I've got this problem that I'm trying to solve, I've been twisting my brain for several hours now.

An area 'A' is limited by the curve y=x^2, the x-axel and the line x=2

In this area is a rectangle with the area R, as seen in the figure.

Calculate the maximum relation between R and A in exact form.

If someone could take a look at this and help me, I would appreciate it very very much!
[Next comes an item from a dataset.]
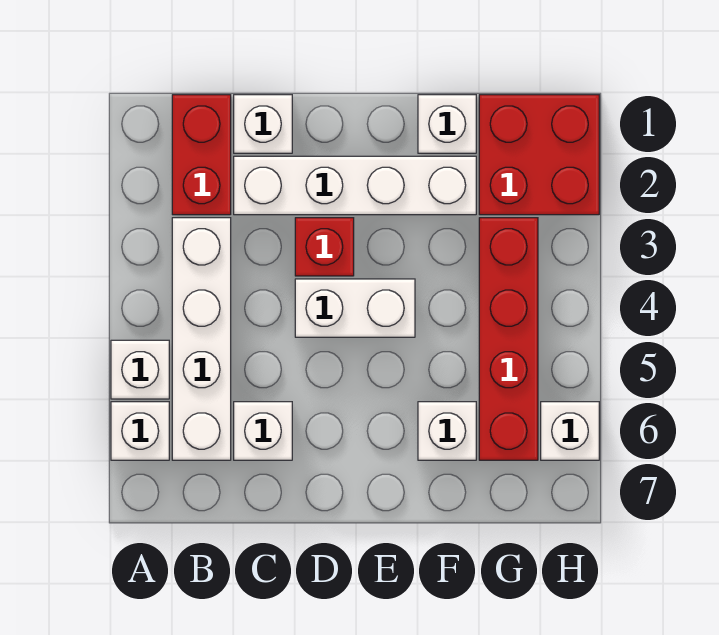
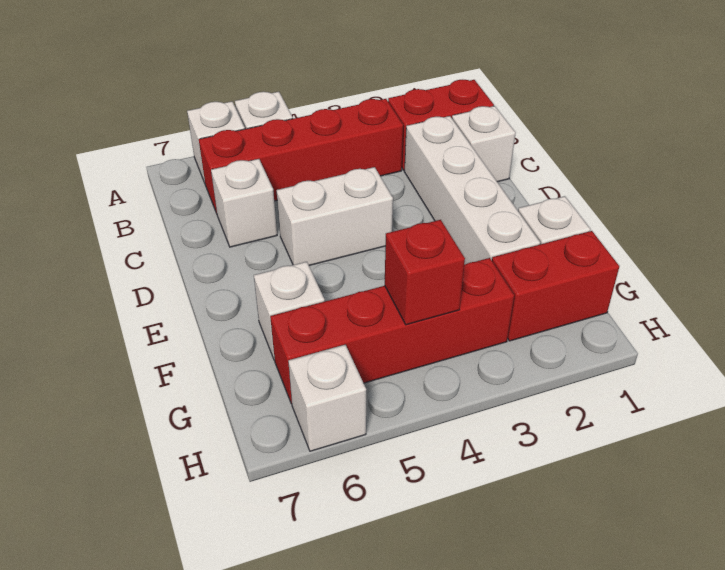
white 1x4 brick [172,218,231,460] -> red 1x4 brick [199,99,403,213]
red 1x1 brick [295,218,354,276] -> red 1x1 brick moved to [385,220,465,325]
white 1x2 brick [295,279,415,337] -> white 1x2 brick turned to [277,167,393,265]
red 2x2 brick [479,95,599,215] -> red 1x2 brick [492,231,619,341]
2. if you make the left hand bottom corner of the rectangle point a then it follows that

$\displaystyle A = L\times W$

subing in some values gives

$\displaystyle A = f(a)\times (2-a)$

$\displaystyle A = a^2\times (2-a)$

$\displaystyle A = 2a^2-a^3$

for a maximum you must find where $\displaystyle \frac{dA}{da}=0$

$\displaystyle \frac{dA}{da}=4a-3a^2$

$\displaystyle 0=4a-3a^2$

$\displaystyle 0=a(4-3a)$

$\displaystyle a=0,\frac{4}{3}$

probably should discard zero as a solution at this point as it implies zero area.

now $\displaystyle f\left(\frac{4}{3}\right)= \frac{9}{16}$

Maximum area should be simple to find from here using

$\displaystyle A = L\times W$

$\displaystyle A = f(a)\times (2-a)$